▶ Exercise prompt
Once the pictures are set aside, copy the data below exactly as it stands.

━━━ Given material

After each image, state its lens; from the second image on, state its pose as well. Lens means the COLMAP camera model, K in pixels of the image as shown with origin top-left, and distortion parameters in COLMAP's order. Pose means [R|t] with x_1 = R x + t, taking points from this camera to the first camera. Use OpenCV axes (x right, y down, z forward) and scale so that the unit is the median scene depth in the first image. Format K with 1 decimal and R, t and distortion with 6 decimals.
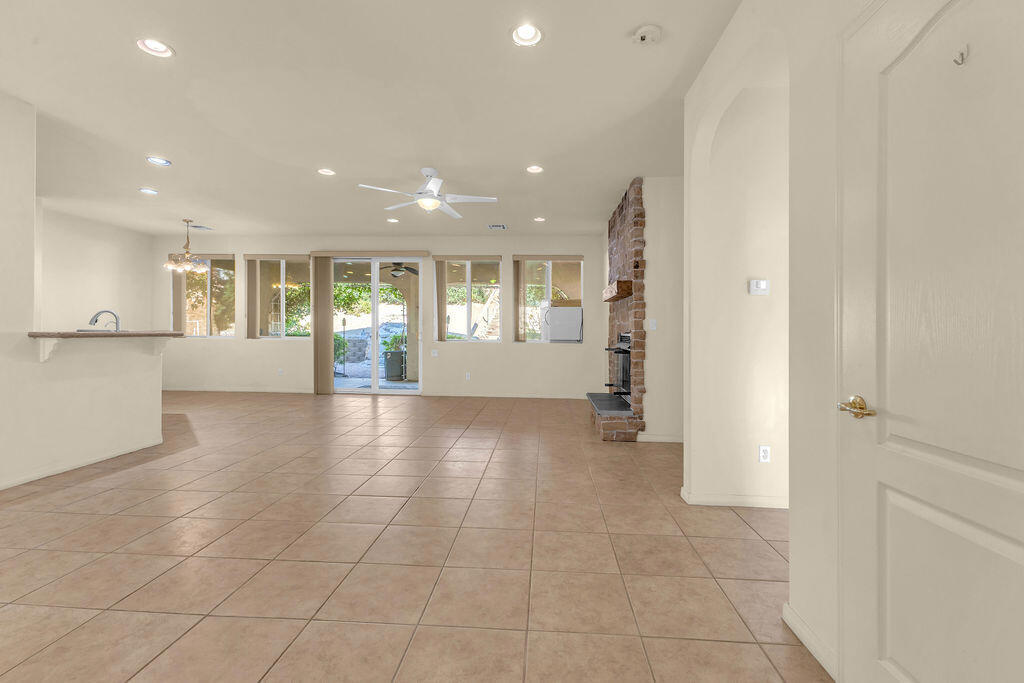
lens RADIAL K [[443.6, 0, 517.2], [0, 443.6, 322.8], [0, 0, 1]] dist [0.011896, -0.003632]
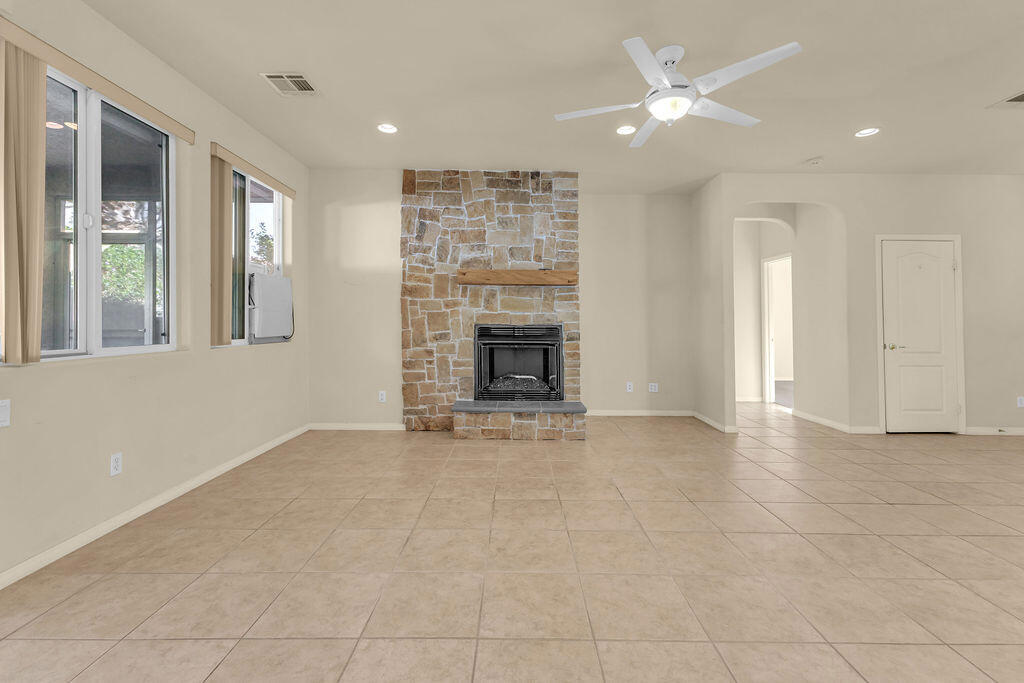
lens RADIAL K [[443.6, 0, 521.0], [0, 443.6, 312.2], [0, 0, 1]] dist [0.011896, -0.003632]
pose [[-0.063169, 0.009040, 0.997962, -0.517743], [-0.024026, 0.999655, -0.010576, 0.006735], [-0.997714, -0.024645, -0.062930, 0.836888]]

━━━━━━

▶ Your solution
After each image, state its lens; from the second image on, state its pose as well. Lens means the COLMAP camera model, K in pixels of the image as shown with origin top-left, and distortion parameters in COLMAP's order. Pose means [R|t] with x_1 = R x + t, taking points from this camera to the first camera. Use OpenCV axes (x right, y down, z forward) and scale so that the unit is the median scene depth in the first image. Format K with 1 decimal and R, t and distortion with 6 decimals.
lens RADIAL K [[443.6, 0, 517.2], [0, 443.6, 322.8], [0, 0, 1]] dist [0.011896, -0.003632]
lens RADIAL K [[443.6, 0, 521.0], [0, 443.6, 312.2], [0, 0, 1]] dist [0.011896, -0.003632]
pose [[-0.063169, 0.009040, 0.997962, -0.517743], [-0.024026, 0.999655, -0.010576, 0.006735], [-0.997714, -0.024645, -0.062930, 0.836888]]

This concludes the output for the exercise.